Write out all of the records precisely. Skip anything that is a picture.

## The data
[Start of section]
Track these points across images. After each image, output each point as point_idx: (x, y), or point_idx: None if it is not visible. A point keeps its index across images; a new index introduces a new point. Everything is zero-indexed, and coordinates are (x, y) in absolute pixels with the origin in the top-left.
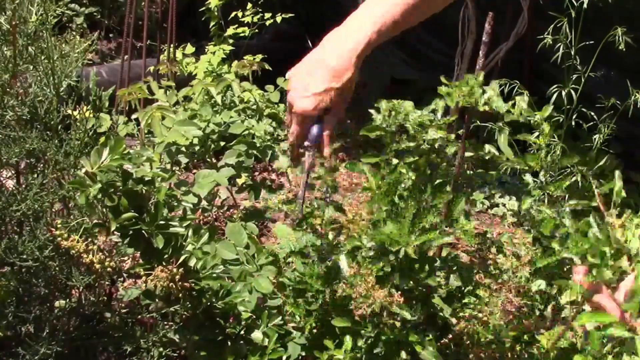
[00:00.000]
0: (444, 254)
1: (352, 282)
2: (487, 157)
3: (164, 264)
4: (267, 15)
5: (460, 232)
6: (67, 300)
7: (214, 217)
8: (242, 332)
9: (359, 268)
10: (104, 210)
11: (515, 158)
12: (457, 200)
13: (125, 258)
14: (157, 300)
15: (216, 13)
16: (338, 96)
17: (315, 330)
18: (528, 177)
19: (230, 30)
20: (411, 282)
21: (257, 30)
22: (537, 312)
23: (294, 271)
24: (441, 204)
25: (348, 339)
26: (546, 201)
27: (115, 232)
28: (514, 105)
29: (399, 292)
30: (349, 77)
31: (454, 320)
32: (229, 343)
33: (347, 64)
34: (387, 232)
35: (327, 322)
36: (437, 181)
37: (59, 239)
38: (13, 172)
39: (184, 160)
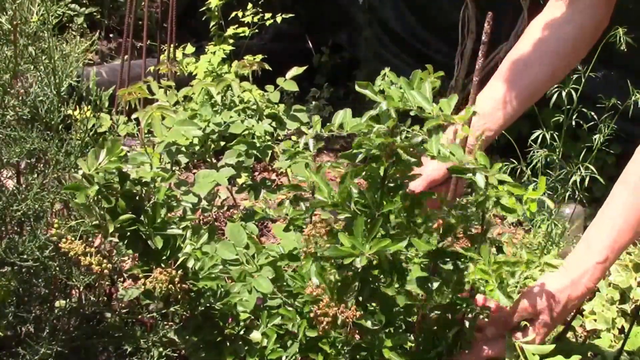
[End of section]
## Task output
Track these points across images. After each image, output each point as point_idx: (x, y), or point_idx: None if it is not visible. A point keeps its index across images; a new index introduces a new point. Everything is zero-indexed, and coordinates are (x, y) in absolute pixels with the origin in the top-left.
[00:00.000]
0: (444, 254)
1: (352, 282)
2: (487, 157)
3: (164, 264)
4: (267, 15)
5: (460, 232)
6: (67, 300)
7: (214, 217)
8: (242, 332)
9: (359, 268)
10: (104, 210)
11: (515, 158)
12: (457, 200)
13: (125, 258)
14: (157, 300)
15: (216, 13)
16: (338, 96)
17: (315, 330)
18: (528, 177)
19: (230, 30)
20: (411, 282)
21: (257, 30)
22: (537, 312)
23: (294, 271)
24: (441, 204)
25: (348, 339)
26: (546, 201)
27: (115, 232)
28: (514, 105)
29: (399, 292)
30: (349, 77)
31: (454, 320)
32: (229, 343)
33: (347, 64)
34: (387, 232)
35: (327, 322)
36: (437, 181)
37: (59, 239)
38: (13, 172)
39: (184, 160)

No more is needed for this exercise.